Section 6.3 prescribes the value of the sign bit when performing arithmetic with special values (NaN, infinities, +0, -0).

6.3 The sign bit

When the sum of two operands with opposite signs (or the difference of two operands with like signs) is exactly zero, the sign of that sum (or difference) shall be +0 in all rounding-direction attributes except roundTowardNegative; under that attribute, the sign of an exact zero sum (or difference) shall be −0.

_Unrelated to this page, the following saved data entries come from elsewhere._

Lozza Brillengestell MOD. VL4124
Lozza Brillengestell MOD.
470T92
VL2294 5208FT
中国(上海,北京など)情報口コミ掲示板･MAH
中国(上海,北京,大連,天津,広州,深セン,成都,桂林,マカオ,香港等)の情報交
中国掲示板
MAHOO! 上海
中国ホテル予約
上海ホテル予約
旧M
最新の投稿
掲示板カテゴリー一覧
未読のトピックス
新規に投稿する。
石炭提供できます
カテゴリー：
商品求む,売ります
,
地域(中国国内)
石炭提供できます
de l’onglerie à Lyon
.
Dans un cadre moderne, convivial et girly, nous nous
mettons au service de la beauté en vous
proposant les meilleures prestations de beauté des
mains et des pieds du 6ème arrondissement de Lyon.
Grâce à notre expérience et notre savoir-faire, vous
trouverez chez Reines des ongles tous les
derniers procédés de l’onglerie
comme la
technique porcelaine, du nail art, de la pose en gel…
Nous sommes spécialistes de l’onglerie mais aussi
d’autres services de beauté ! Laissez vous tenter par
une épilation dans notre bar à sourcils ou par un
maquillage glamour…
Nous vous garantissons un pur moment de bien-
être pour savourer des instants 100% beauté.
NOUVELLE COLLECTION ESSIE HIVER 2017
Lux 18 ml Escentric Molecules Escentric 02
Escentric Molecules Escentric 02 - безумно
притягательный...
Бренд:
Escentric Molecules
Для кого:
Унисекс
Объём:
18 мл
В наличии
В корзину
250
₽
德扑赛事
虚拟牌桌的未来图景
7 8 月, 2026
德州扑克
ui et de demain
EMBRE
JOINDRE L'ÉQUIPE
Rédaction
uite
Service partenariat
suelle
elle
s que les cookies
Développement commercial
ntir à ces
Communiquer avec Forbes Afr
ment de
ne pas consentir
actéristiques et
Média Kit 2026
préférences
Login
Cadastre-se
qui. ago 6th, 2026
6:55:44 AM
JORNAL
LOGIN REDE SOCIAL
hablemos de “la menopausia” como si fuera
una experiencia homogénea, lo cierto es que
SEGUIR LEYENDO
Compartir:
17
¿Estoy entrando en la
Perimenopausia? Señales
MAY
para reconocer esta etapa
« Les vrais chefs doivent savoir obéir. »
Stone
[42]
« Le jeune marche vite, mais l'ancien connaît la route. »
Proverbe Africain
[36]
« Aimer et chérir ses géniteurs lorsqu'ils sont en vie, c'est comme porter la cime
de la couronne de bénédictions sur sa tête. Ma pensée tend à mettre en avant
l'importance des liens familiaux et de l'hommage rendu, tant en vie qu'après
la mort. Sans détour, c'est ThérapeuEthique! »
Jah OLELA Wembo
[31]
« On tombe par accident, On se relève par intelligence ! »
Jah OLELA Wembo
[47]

However, x + x = x − (−x) retains the same sign as x even when x is zero.

(emphasis mine)

In other words, (+0) + (-0) = +0 except when the rounding mode is roundTowardNegative, in which case it is (+0) + (-0) = -0.

In the context of C#:

According to §7.7.4 of the C# Language Specification (emphasis mine):

• Floating-point addition:

float operator +(float x, float y);

double operator +(double x, double y);

The sum is computed according to the rules of IEEE 754 arithmetic. The following table lists the results of all possible combinations of nonzero finite values, zeros, infinities, and NaN's. In the table, x and y are nonzero finite values, and z is the result of x + y. If x and y have the same magnitude but opposite signs, z is positive zero. If x + y is too large to represent in the destination type, z is an infinity with the same sign as x + y.

 +  •  x      +0     -0     +∞     -∞    NaN
•••••••••••••••••••••••••••••••••••••••••••••
y   •  z      y      y      +∞     -∞    NaN
+0  •  x      +0     +0     +∞     -∞    NaN
-0  •  x      +0     -0     +∞     -∞    NaN
+∞  •  +∞     +∞     +∞     +∞     NaN   NaN
-∞  •  -∞     -∞     -∞     NaN    -∞    NaN
NaN •  NaN    NaN    NaN    NaN    NaN   NaN

(+0) + (-0) in C#:

In other words, based on the specification, the addition of two zeros only results in negative zero if both are negative zero. Therefore, the answer to the original question

What is (+0)+(-0) by IEEE floating point standard?

is +0.

Rounding modes in C#:

In case anyone is interested in changing the rounding mode in C#, in "Is there an C# equivalent of c++ fesetround() function?", Hans Passant states:

Never tinker with the FPU control word in C#. It is the worst possible global variable you can imagine. With the standard misery that globals cause, your changes cannot last and will arbitrarily disappear. The internal exception handling code in the CLR resets it when it processes an exception.

Assume standard rounding mode (which you are using if you don't know what a rounding mode is and how to change it).

If the exact result is non-zero but so small that it gets rounded to zero, the result is +0 if the exact result is greater than 0, and -0 if the exact result is less than 0. This situation only happens for multiplication and division, not for addition and subtraction.

There are several cases where the exact result is zero. In that case the result is -0 in the following cases: Adding (-0) + (-0). Subtracting (-0) - (+0). Multiplying where one factor is a zero, and the other factor has the opposite sign (including (+0) * (-0). Dividing a zero by a non-zero number including infinity of the opposite sign. In all other cases, the result is +0.

An unfortunate side effect of this rule is that x + 0.0 is not always identical to x (not when x is -0). On the other hand, x - 0.0 is always identical to x. Also, x * 0.0 may be +0 or -0, depending on x. This prevents some optimisations by compilers that support IEE754 precisely, or makes them more difficult.

The answer, by the IEEE floating point standard, is +0.